*Task description*
Each line that contains the string "middle" counts once; report how many such lines appear in the data, as a number only.

**** Provided entries ****

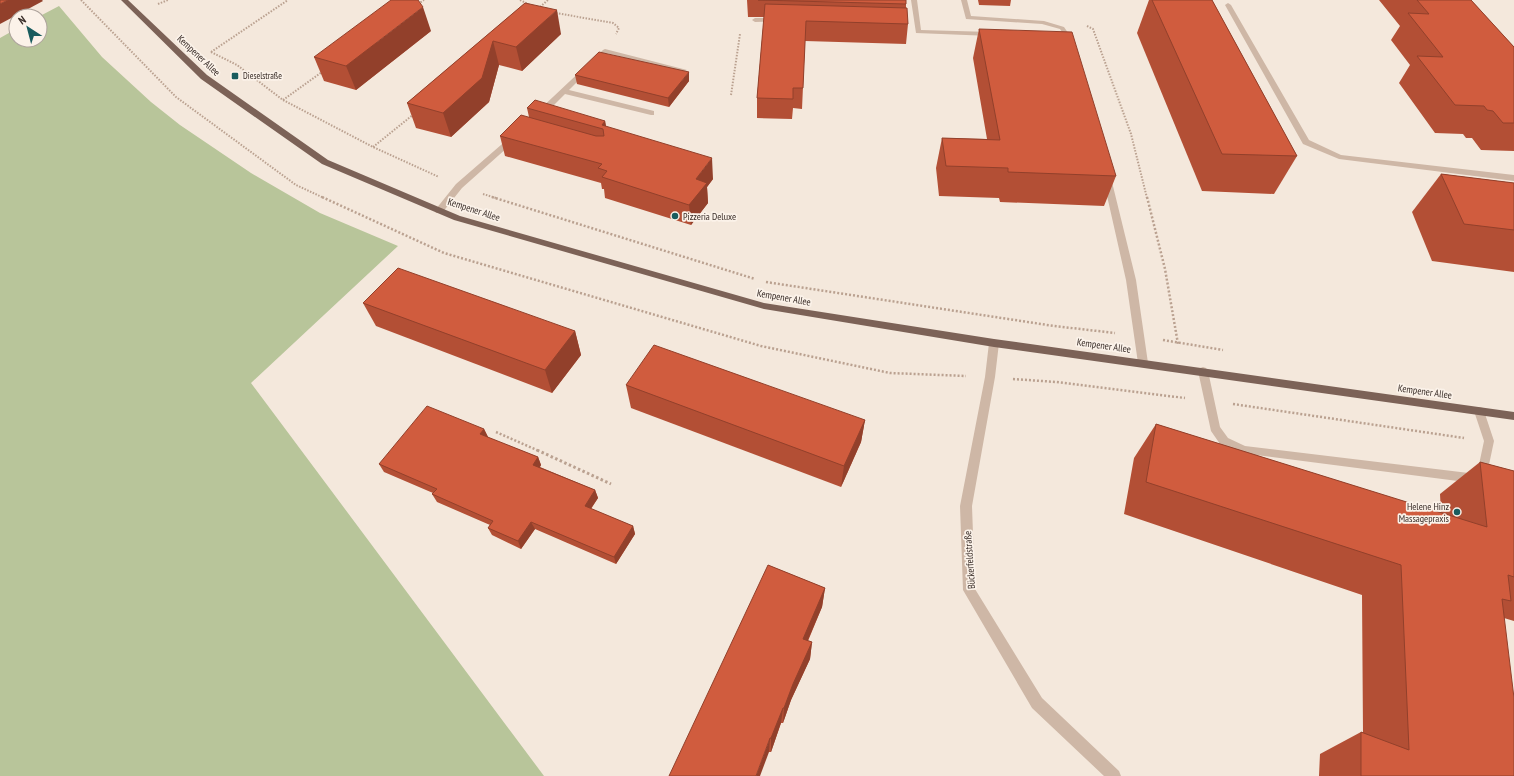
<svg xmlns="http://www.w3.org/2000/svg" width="1514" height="776" viewBox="0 0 1514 776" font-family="'PT Sans Narrow',sans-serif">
	<rect width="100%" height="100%" fill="#f4e8dc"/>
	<path fill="#b8c59a" d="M59,6L102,57L151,102L180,125L251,173L320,213L398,246L251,383L544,776H0V38L16,29V40H40V16Z"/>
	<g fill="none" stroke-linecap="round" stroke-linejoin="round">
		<g stroke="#baa190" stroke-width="2" stroke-dasharray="1.5 1.5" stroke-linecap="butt">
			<path d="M81,0L176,97L296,185L324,198"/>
			<path d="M520,0L530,5"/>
			<path d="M158,4L168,0"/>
			<path d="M418,4L424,0"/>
			<path d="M540,7L548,0"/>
			<path d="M556,13L613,23L619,28L616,34"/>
			<path d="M1087,26L1093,29L1131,134L1147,198"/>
			<path d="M211,52L237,65L283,100L373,147L439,177"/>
			<path d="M211,52L288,0"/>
			<path d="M731,95L740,34"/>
			<path d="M283,100L322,72"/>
			<path d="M373,147L414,114"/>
			<path d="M483,194L496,198"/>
		</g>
		<g stroke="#baa190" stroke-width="2.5" stroke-dasharray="2 2" stroke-linecap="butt">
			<path d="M322,197L444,253L761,346L890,373L966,376"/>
			<path d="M492,197L755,279"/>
			<path d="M1147,197L1165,269L1178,344"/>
			<path d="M766,282L1054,326L1115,333"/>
			<path d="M1163,340L1223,350"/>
			<path d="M1013,379L1056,382L1185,398"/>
			<path d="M1233,404L1464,438"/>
			<path d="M496,432L539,451"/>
		</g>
		<path stroke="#baa190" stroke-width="3" stroke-dasharray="2.5 2.5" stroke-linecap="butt" d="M537,450L611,484"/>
		<g fill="#ceb7a6" fill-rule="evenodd">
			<path d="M911,0H917L921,30L991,32L994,34L991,36L916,33Z"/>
			<path d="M961,0H967L971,16L1044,21L1064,27L1075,43L1070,44L1060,29L1042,24L966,19Z"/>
			<path d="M1228,3L1231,5L1309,140L1341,155L1514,175V181L1339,159L1303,144L1225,5Z"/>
			<path d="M777,18L780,20L779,21L755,22L752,20L755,18Z"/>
			<path d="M605,49L687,70L683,72L606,53L569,90L654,111V115H651L565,94L543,116H537V112L603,50Z"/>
			<path d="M509,138H515L516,140L462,188L442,213H436L435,211L436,209L456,184Z"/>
			<path d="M1107,175L1111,178L1136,280L1148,363L1146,366H1140L1138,363L1126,280L1103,178Z"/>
			<path d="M994,339L999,343L995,377L972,506L975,589L1042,698L1119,771L1121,776H1104L1032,708L963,590L960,506L985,377L989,343Z"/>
			<path d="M1203,367L1206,368L1208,371L1220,427L1228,438L1245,446L1477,474L1484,441L1474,411L1475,408L1479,407L1483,408L1494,441L1486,479L1485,482L1481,484L1240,453L1220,444L1211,431L1198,371L1200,368Z"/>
		</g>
		<path fill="#7c6257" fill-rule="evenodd" d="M121,0H128L207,75L328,160L460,216L764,303L994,339L1514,412V420L994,347L764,309L454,220L322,164L201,79Z"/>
	</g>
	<g fill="#b34f35">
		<path d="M747,0H906V8L908,24L906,44L805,41L802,109L793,108L792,119L757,118V98L764,17H748Z"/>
		<path d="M978,0H1011L1010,6L979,5Z"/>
		<path d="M1149,0H1212L1297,156L1274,194L1202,191L1137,33Z"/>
		<path d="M1379,0H1471L1514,47V151L1481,150L1472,138H1466L1463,134L1435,133L1399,83L1410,65L1391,40L1400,26Z"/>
		<path d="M525,3L561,34L522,71L499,65L489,102L451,137L416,128L407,103Z"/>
		<path d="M979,29L1116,176L1104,206L1000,202L999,198L939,196L936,168L942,138L987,139L973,58Z"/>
		<path d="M431,31L356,90L324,81L314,57Z"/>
		<path d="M575,75L689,81L669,107L577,84Z"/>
		<path d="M527,108L605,121L606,127L713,179L707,187L708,203L691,225L605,198L604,189H602L601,183L505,156L500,136L529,117Z"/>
		<path d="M1441,174L1514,183V272L1432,261L1412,212Z"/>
		<path d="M363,303L575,331L581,355L552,393L376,326Z"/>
		<path d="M626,385L865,420L861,442L841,487L631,408Z"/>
		<path d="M1156,424L1441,513L1440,494L1480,462L1514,471V621L1504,618L1514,776H1319L1320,754L1361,732L1363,733L1362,595L1124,514L1134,458Z"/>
		<path d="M484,429L488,437H487L538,457L541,465L540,467L595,490L598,498L591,509L633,526L635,534L616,564L535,529L521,549L492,535L488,528L490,525L437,502L432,494L433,493L384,472L379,464Z"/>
		<path d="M768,565L825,588L822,607L808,641L812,642L810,659L791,700L783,723H781L771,752H769Z"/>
	</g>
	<g fill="#92402b">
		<path d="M8,0H42L43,1L0,24V4Z"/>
		<path d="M423,7L431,31L356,90L346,66Z"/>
		<path d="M557,10L561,34L522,71L516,47Z"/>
		<path d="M493,41L499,65L489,102L451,137L443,113Z"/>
		<path d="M689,72V81L669,107L668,98Z"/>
		<path d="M605,121L609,142L602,125Z"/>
		<path d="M712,158L713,179L707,187L708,203L691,225L689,205L696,179Z"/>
		<path d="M575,331L581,355L552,393L545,370Z"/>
		<path d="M865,420L861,442L841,487L844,466Z"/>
		<path d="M484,429L488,437L483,442L480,434Z"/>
		<path d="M538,457L541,465L536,473L533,465Z"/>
		<path d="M595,490L598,498L587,514L585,506Z"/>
		<path d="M531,522L535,529L521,549L518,541Z"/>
		<path d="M633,526L635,534L616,564L614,557Z"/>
		<path d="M825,588L822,607L801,656L803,639Z"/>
		<path d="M812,642L810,659L791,700L783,723L784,708L793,684Z"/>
		<path d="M783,708L781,723L771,752V738Z"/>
		<path d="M770,738L769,752L760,776H756Z"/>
	</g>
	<g fill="#d05c3e" stroke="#92402b">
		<path d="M0,0H8L0,4Z"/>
		<path d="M391,0H418L423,7L346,66L314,57Z"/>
		<path d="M758,0H906V4Z"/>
		<path d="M1152,0H1212L1297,156L1222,154Z"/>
		<path d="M1417,0H1471L1514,47V123H1503L1493,111L1487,110L1484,106L1455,105L1417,56L1443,57L1408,13L1429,14Z"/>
		<path d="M525,3L557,10L516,47L493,41L482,78L443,113L407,103Z"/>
		<path d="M765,4L907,8L908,24L806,21L803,88H793V99L757,98Z"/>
		<path d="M979,29L1072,32L1116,176L1008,172V168L946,166L942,138L1000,140Z"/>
		<path d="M599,52L689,72L668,98L575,75Z"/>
		<path d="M535,100L605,121L602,125L712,158L696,179L707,183L689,205L602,177L607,171L598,168L602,164L500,136L521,115L596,136H604L603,129L527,108Z"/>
		<path d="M1441,174L1514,183V230L1464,224Z"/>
		<path d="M398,268L575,331L545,370L363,303Z"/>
		<path d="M654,345L865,420L844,466L626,385Z"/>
		<path d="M427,406L484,429L480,434L538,457L533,465L595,490L585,506L633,526L614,557L531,522L518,541L488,528L493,521L432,494L437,489L379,464Z"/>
		<path d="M1156,424L1487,527L1480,462L1514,471V577L1508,575L1511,601L1502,599L1514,698V776H1361V732L1409,750L1401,565L1146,482Z"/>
		<path d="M768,565L825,588L803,639L812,642L793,684L784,708H783L771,738H770L756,776H669Z"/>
	</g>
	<g fill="#195c5e" stroke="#fbf2e9" stroke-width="1.5">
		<rect x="231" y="72" width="8" height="8" rx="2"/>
		<circle cx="675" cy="216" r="4"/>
		<circle cx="1457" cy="512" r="4"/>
	</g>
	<g text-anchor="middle" stroke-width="3.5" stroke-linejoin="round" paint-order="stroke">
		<g font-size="9" fill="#392d28" stroke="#fbf2e9" text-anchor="start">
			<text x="243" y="79">Dieselstraße</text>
		</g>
		<g font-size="10" fill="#392d28" stroke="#fbf2e9">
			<text transform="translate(199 55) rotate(43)" y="4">Kempener Allee</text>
			<text transform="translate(474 209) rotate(18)" y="4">Kempener Allee</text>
			<text transform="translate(784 297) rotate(10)" y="4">Kempener Allee</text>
			<text transform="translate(1104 345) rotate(8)" y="4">Kempener Allee</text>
			<text transform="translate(1425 391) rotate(8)" y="4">Kempener Allee</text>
			<text transform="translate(969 560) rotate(-94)" y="4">Bückerfeldstraße</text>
		</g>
		<g font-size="10" fill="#392d28" stroke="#fbf2e9" text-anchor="start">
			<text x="683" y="220">Pizzeria Deluxe</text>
			<text x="1449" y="510" text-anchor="end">Helene Hinz<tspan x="1449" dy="12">Massagepraxis</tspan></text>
		</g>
	</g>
	<g transform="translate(28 28) rotate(324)"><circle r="19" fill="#fbf2e9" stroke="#ada39c"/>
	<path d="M0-3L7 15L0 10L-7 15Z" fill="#195c5e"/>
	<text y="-6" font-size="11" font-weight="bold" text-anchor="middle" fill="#392d28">N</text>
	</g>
</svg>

****

*Written solution*
2